According to his reports with Lima Company, 3rd Battalion, 7th Marine Regiment, a sniper has been plinking at Marines and Brits this month near Sangin, killing one Marine and one Brit and wounding another Marine. Two other Marines were hit and survived.

Somewhere in this dusty town, concealed among the cornfields, irrigation canals and mud-walled compounds, is a man the Marines particularly want to kill.

They don't know what he looks like. But they know he is a very good shot with a long rifle, and, every day he remains alive, he is drawing Marine blood.

In the seven days since the men of Lima Company, Third Battalion, Seventh Marine Regiment arrived in town, the Sangin sniper has persecuted them with methodical, well-aimed shots, fired one at a time. 


And this guy seems pretty skilled. He killed two people on the same day with incredibly precise shooting...
A  British army engineer—20-year-old Darren Foster from Carlisle, England—was in a guard post in front of the same patrol base. British troops have built a covered, bunkered pathway so the guards aren't exposed to enemy fire as they walk down from the hilltop base. The post is protected by bulletproof glass, except for small gaps through which the guards fire their weapons. The sniper timed his single shot and killed the engineer as he walked past the opening.

So the Marine snipers went hunting.
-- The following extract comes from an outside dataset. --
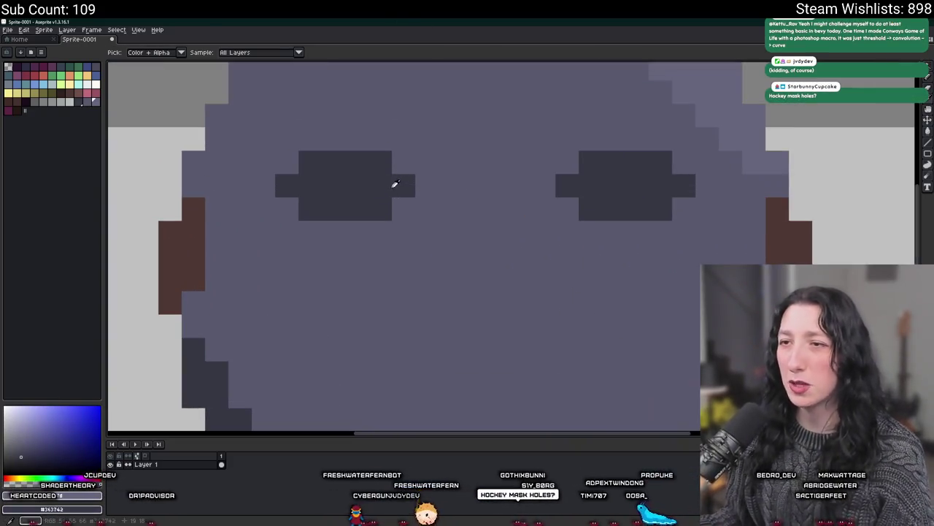
{"action": "left_click_drag", "start_coordinate": [405, 208], "coordinate": [328, 229]}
According to Phillips the Leatherneck sharpshooters don't call their Taliban oponent a "sniper" -- just a "marksman." But it got me to wondering how counter-sniper operations have been adapted for Afghanistan where the sharpshooters are arguably more experienced and better trained than their Iraqi counterparts and use different types of cover under tighter ROE restrictions.

Just an FYI on this same subject, I'll be heading on vacation for two weeks starting Monday and on that trip I'll be reading my good friend and former colleague from Army Times Gina Cavallaro's new book "Sniper: American Single-Shot Warriors in Iraq and Afghanistan" while I'm soaking up some rays and slinging flies at hungry trout. I'll let you know how it read when I get back.